Conclusions: The data below will show qualitatively that the correlations appear to be quite strong.
(Of course correlation does not necessarily prove causation).

Background Info

A collection of background a reference material I've found.
Here is an informative presentation on Injection Wells by an engineer at the Chesapeake Corp.
Real time tracking from Tulsa World.
Instructive video on fracking technology.
Here's a good video of a scientist at the USGS talking about her study.

Data sources

Well data

For injection wells apparently the Oklahoma Corporation Commission is in charge of permitting. Fracking is excluded from regulation as part of the 2005 Energy Policy Act.

I got the data from a Google Fusion Table available here.
Below is a heat map of the OK injection well data.



Earthquake data

Earthquake data is available from the USGS here.
To retrieve data I used the coordinates North 37, South 33.6, East 265.6, West 257. Later in my analysis I restricted data points to be within Oklahoma State borders

I searched back to 1970 and generally used data from Magnitude 2 or greater. This data is plotted  in the intro.

Correlation of Quakes and Wells

Time Correlation

The simplest data exploration is to look at cumulative earthquake and drilling permits.
As a proxy for the well date, I use the Last_MIT_Date for the well from the data, assuming the MIT (Mechanical Integrity Test) is done prior to but close to actual use.


The correlation is unarguably strong.

Geographical Correlation

The next thing to look at is whether the locations of earthquakes correlate to the location of heavy drilling activity.


Indeed there seems to be a high degree of correlation here as well. The heaviest concentrations of drilling activity are correlated with the highest density of earthquakes

Putting it together

We can put the time and location data together in the form of a .gif file. Each snapshot of the animation below  represents a time slice of about 6 months. (I intend to add dates to the animation later)

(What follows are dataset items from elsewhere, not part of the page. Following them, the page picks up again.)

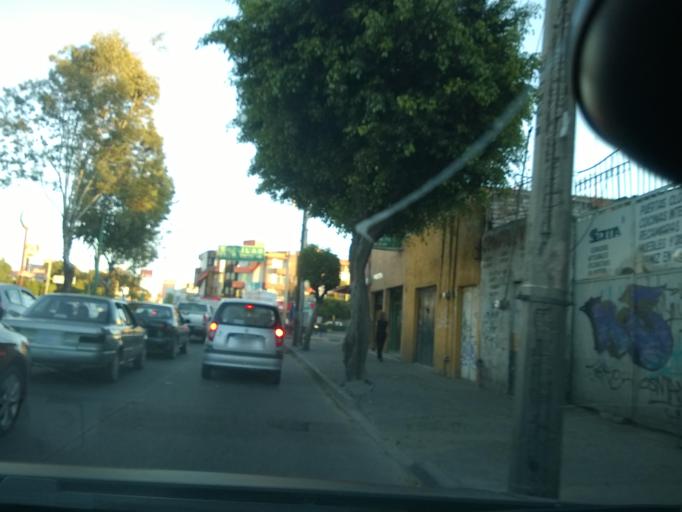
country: MX
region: Guanajuato
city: Leon
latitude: 21.1122
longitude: -101.6766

You have to look quick, but on the last time-slice of the gif the earthquake activity really spikes. This is also seen in the graph in the introduction. Cummulative analysis shows that the number of earthquakes between Jan2013 and Jun2014 more than triples the number of quakes in Oklahoma compared to the total number from Jan1970! There seem to be three big swarms, which will be a subject of further investigation.

It's important to note that the current of correlation of earthquakes and drilling, but itself, does not constitute causation. However, I agree with editorial write Wayne Greene that the correlation is strong enough that the drilling and oil exploration companies have some 'splainin' to do. Umbrellas don't cause rain, but if you see a lot of them, you're dang sure it's raining.

Clearly more disclosure of data will help protect business interests.